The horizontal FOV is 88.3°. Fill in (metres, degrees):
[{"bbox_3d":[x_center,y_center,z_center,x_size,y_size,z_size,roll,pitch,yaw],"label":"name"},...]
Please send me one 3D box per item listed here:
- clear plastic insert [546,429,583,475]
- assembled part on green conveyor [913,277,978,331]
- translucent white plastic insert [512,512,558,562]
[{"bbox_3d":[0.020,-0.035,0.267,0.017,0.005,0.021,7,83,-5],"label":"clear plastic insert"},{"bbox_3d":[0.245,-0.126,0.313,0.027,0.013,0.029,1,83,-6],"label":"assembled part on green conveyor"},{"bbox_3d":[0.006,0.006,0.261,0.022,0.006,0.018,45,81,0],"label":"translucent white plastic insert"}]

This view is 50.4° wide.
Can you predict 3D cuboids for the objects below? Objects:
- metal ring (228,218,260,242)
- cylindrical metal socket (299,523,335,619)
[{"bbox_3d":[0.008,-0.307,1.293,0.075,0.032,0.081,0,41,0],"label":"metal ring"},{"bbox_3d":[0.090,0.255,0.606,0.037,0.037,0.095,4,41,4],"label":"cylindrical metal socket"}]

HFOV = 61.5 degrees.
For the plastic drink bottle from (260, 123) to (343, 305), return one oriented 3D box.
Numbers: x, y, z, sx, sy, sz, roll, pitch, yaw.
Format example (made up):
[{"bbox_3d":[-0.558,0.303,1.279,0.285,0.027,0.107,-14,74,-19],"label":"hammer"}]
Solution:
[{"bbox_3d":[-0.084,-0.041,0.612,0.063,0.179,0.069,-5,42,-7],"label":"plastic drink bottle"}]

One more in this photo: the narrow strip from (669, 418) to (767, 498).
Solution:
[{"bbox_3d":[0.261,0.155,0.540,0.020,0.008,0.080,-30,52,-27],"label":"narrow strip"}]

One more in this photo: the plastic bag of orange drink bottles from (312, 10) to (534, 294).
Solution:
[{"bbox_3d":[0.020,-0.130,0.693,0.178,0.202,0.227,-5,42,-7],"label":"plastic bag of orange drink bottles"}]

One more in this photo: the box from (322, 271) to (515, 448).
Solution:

******************************

» EXERCISE GOAL:
The line above containing "For the plastic", the line containing "One more in this photo: the plastic", and every line between them are to be transcribed exactly; no other line is wanted.

» RESULT FOR THIS TASK:
For the plastic drink bottle from (260, 123) to (343, 305), return one oriented 3D box.
Numbers: x, y, z, sx, sy, sz, roll, pitch, yaw.
Format example (made up):
[{"bbox_3d":[-0.558,0.303,1.279,0.285,0.027,0.107,-14,74,-19],"label":"hammer"}]
Solution:
[{"bbox_3d":[-0.084,-0.041,0.612,0.063,0.179,0.069,-5,42,-7],"label":"plastic drink bottle"}]

One more in this photo: the narrow strip from (669, 418) to (767, 498).
Solution:
[{"bbox_3d":[0.261,0.155,0.540,0.020,0.008,0.080,-30,52,-27],"label":"narrow strip"}]

One more in this photo: the plastic bag of orange drink bottles from (312, 10) to (534, 294).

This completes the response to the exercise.